Single Agent May Suffice To Decrease Albuminuria
The findings come from the IMPROVE [Irbesartan in the Management of Proteinuric Patients at High Risk for Vascular Events] study. In this double-blind trial, patients were randomly assigned to 20 weeks' treatment with a combination of the ACE inhibitor ramipril and the angiotensin receptor blocker irbesartan, or ramipril plus placebo. The primary end point was the change in albumin excretion rate (AER) from baseline.
The researchers, led by George L. Bakris, MD, of the University of Chicago-Pritzker School of Medicine, analyzed data from 369 patients, 184 in the ramipril plus irbesartan group and 185 in the ramipril monotherapy arm. All patients had a cardiovascular history and risk factors.
Baseline mean seated BP was 163/90 and 164/89 mm Hg in the ramipril plus irbesartan group and ramipril plus placebo groups, respectively. The mean AER in these two groups at baseline was 99.6 and 103 µg/min. At week 20, the dual-medication group had a 46% reduction in AER and the ramipril plus placebo group had a 42% reduction, a nonsignificant difference between groups, as reported in Kidney International (2007;72:879-885).

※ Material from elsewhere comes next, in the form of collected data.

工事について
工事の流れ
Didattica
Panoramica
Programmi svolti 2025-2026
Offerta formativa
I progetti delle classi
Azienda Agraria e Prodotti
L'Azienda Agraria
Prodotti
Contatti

In a subgroup of patients with overt nephropathy (AER of 200 µg/min or more), those in the dual RAAS blockade group had a greater decrease in AER at week 20. The researchers said this finding should be interpreted with caution because the subgroup had only 108 patients and the 95% confidence intervals were large in both groups.

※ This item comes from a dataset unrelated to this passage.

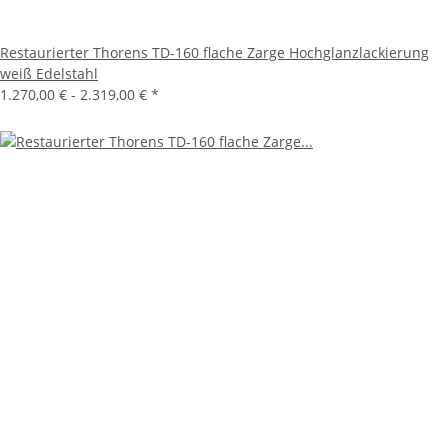
Restaurierter Thorens TD-160 flache Zarge Hochglanzlackierung
weiß Edelstahl
1.270,00 € -
2.319,00 €
*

Both treatment groups had significant declines in BP during the study. At 20 weeks, 17.3% of the ramipril plus irbesartan group achieved a target BP of less than 130/80 mm Hg compared with 10.8% of the ramipril plus placebo recipients. In addition, 51.9% of the ramipril plus irbesartan group achieved a BP less than 140/90 mm Hg compared with only 35.5% of the ramipril plus placebo arm.